Sunday will start with a community service project in the morning and end with a keynote speech in the Ferst Center for the Arts, delivered by Dr. Mae Jemison—the first African American woman in space—and Chuck D—author and co-founder of Public Enemy. The speech is free to all Tech students, and Smith aims to completely pack the theater. Smith has gone as far as asking her past professors to offer extra credit to students who attend.
“We want participants to take this sort of accountability that I feel is necessary for us to progress as a people,” Smith said, “I want us to create community-minded people that are going to be willing to reach out to their neighbors and be a resource to others.”
The entire conference weekend costs $20 per Tech student. Advertised extensively at Tech and in the metro area, this year’s BLC will also include alumni and students from UGA, metro Atlanta high schools and even Kent State University in Ohio.
“We’re definitely expanding the program, and it should also be noted that it is one of the biggest student conferences in the Southeast,” Smith said, “If someone’s aware of the conference all the way in Ohio, then it just goes to show how we’ve expanded the program so far.”
Smith considers the conference the “big finale” of the African American Student Union’s (AASU) year-long I-Change campaign.
Members with the BLC committee have contributed 500 hours to community service in metro Atlanta since August, including starting an SAT-prep program and working with local volunteer organizations like Team Buzz and Hands On Atlanta.
“It’s about making the impact, because you can’t become a leader in two or three days that is the BLC. That’s why we started planning last year,” Smith said, “We also partnered with career services at one time to have pre-conference workshops so that students can have a transition process prior to the conference”

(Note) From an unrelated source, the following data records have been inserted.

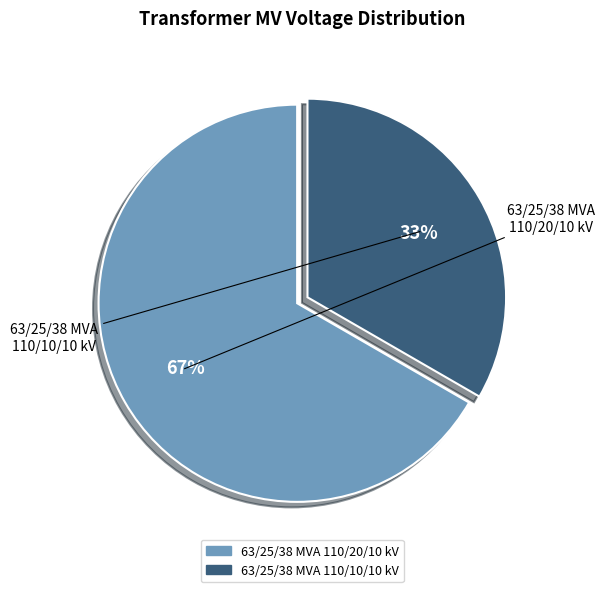

To the nearest percent, what portion does 63/25/38 MVA 110/20/10 kV represent?

67%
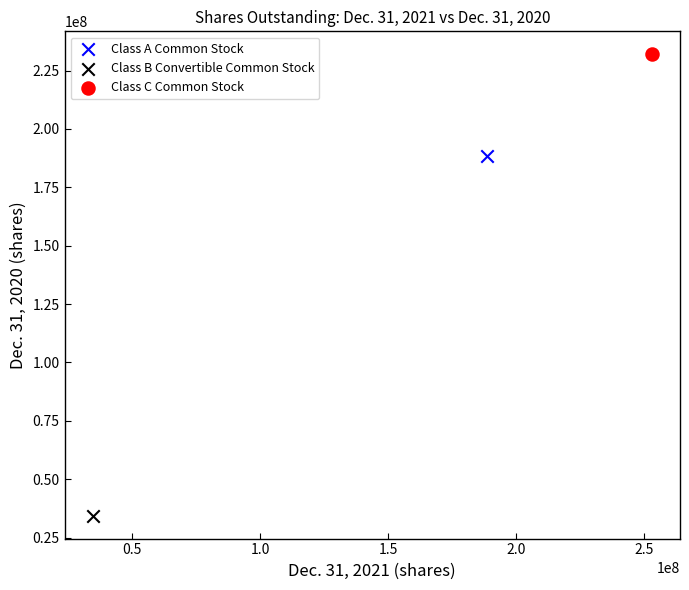

Which series reaches the minimum Y coordinate?

Class B Convertible Common Stock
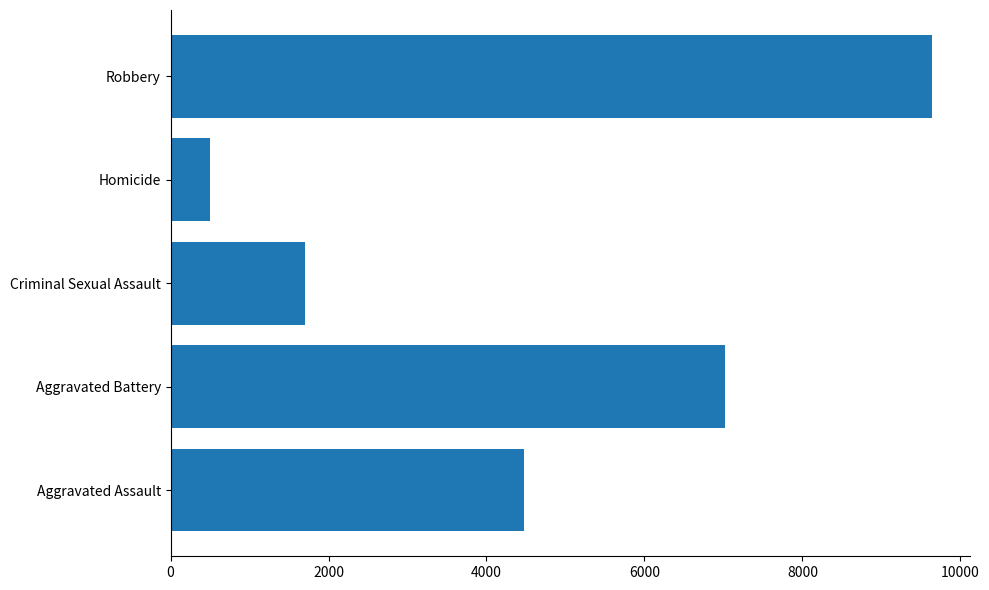

Which has a higher value, Aggravated Battery or Criminal Sexual Assault?

Aggravated Battery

The Black Leadership Conference is the AASU’s signature event during Black History Month; however, the Black History Chair is responsible for Black History Month advocacy across campus, featuring several events to celebrate Black culture. Events include a jazz night, arts festival, trivia night at Junior’s Grill, a high school essay contest and the Onyx Ball.

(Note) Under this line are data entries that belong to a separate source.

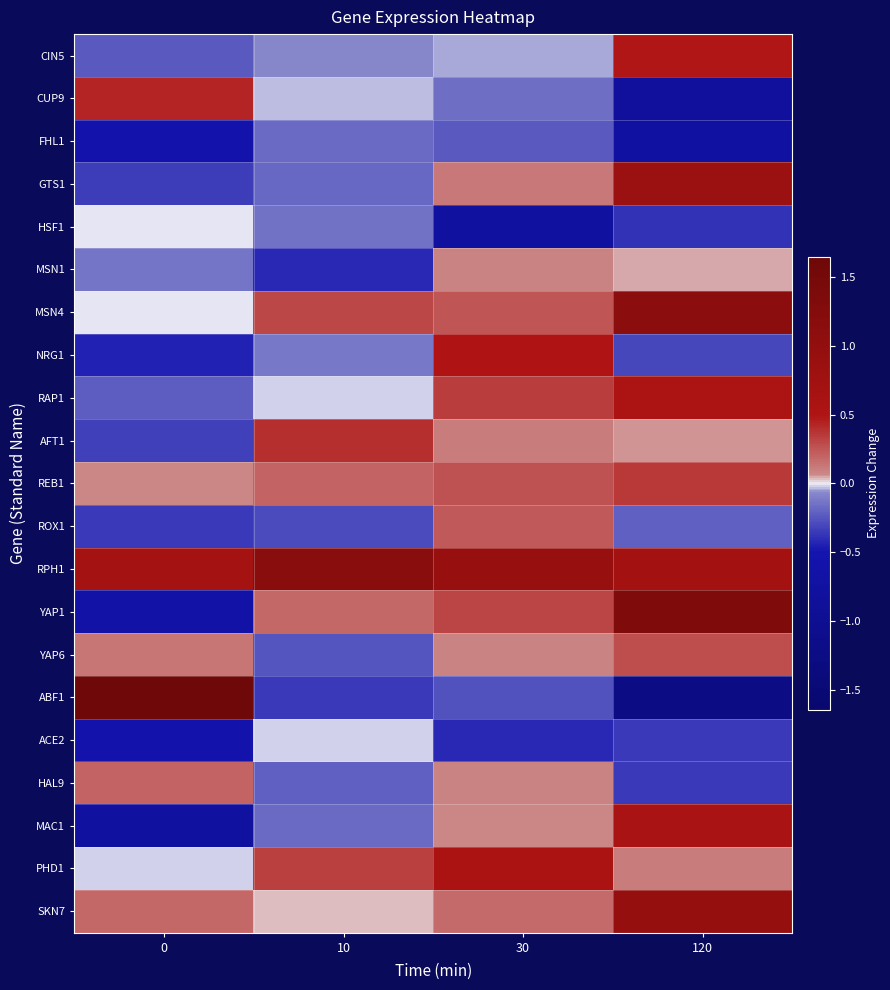

Reading left to right, list all the values displayed in this chart.

CIN5: 0=-0.2	10=-0.1	30=-0.0	120=0.5
CUP9: 0=0.4	10=-0.0	30=-0.2	120=-0.8
FHL1: 0=-0.5	10=-0.2	30=-0.2	120=-0.8
GTS1: 0=-0.3	10=-0.2	30=0.1	120=0.9
HSF1: 0=-0.0	10=-0.1	30=-0.8	120=-0.4
MSN1: 0=-0.1	10=-0.4	30=0.1	120=0.0
MSN4: 0=-0.0	10=0.3	30=0.3	120=1.1
NRG1: 0=-0.4	10=-0.1	30=0.5	120=-0.3
RAP1: 0=-0.2	10=-0.0	30=0.3	120=0.6
AFT1: 0=-0.3	10=0.4	30=0.1	120=0.1
REB1: 0=0.1	10=0.2	30=0.3	120=0.3
ROX1: 0=-0.4	10=-0.3	30=0.2	120=-0.2
RPH1: 0=0.7	10=1.1	30=0.9	120=0.7
YAP1: 0=-0.7	10=0.2	30=0.3	120=1.3
YAP6: 0=0.1	10=-0.3	30=0.1	120=0.3
ABF1: 0=1.6	10=-0.4	30=-0.3	120=-1.3
ACE2: 0=-0.5	10=-0.0	30=-0.4	120=-0.3
HAL9: 0=0.2	10=-0.2	30=0.1	120=-0.4
MAC1: 0=-0.8	10=-0.2	30=0.1	120=0.6
PHD1: 0=-0.0	10=0.3	30=0.6	120=0.1
SKN7: 0=0.2	10=0.0	30=0.2	120=0.9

“Our main focus right now is black history, and it’s more so based upon social action. We’ve always tried not being complacent, and we are always being vigilant about what’s going on around us,” Smith said, “We are addressing issues that we think are pertinent right now in the Black community. We want to create that family feeling amongst our community at Tech.”

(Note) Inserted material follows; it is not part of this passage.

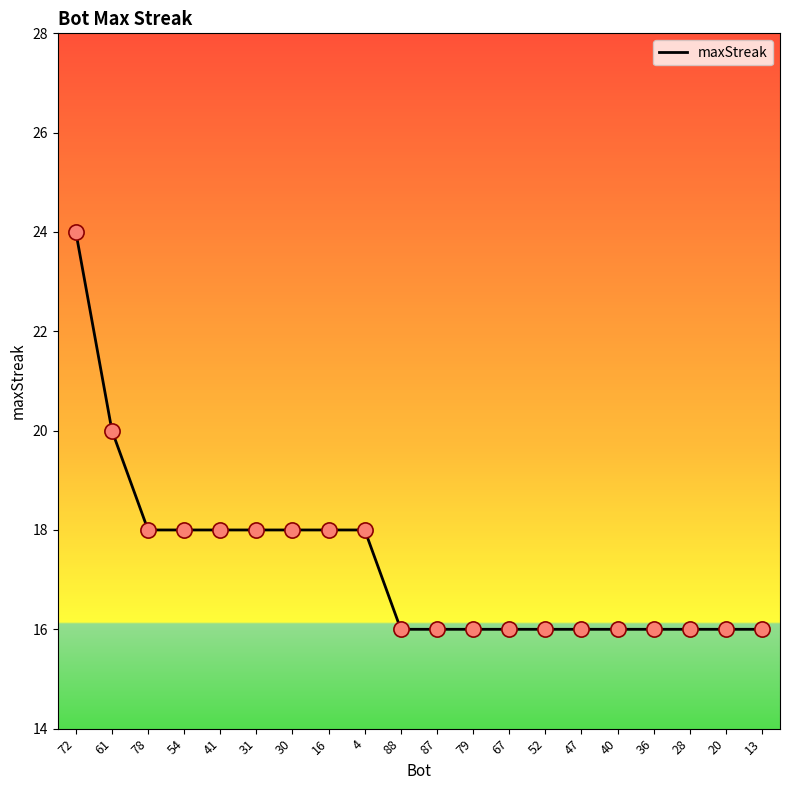

What is the change in value from 31 to 87?

-2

The BLC committee coordinates the conference as well as the Leadership for Tomorrow program, a mentoring academy started last September for about 50 inner-city high school students.
The students involved will be presenting their information at a gala the Saturday of the BLC, where the students are divided into small groups to plan and execute community service projects.
Smith is a second-year mentor whose group last year had a bake sale and donated their contributions to Haiti police efforts. All projects are fully funded by campus sponsors like SGA, Career Services and the Institute of Leadership and Entrepreneurship, who first sponsored the BLC.
Another successful youth program is the high school SAT prep program. Students are all from local metro area Atlanta schools, like Maynard Jackson High School.
“Last semester we had about 75 [high school] students, but due to overwhelming responses we’re looking to expand it this semester to 200 students. We are reaching out to departments on campus to see if they could donate the SAT practice books to us,” Smith said.
Last semester AASU has other social events like movie nights, which are usually in the Instructional center; for this, they have partnered with some of the Pan Hellenic Council organizations in the past.
Also this year, sometime in April, they will start the Legends Ball program, highlighting dynamic people in the community in several categories. AASU is also seeking to expand membership; of their roughly 200 members, most of them are of African American race.
“I would love to get to a point where we have persons of all skin tones that are going to be; I want AASU to grow in such a way so that not just black people feel comfortable coming to our meetings or coming to our events,” Smith said, “Although we have participation from other races, I just want our numbers to increase so we can move forward with that.”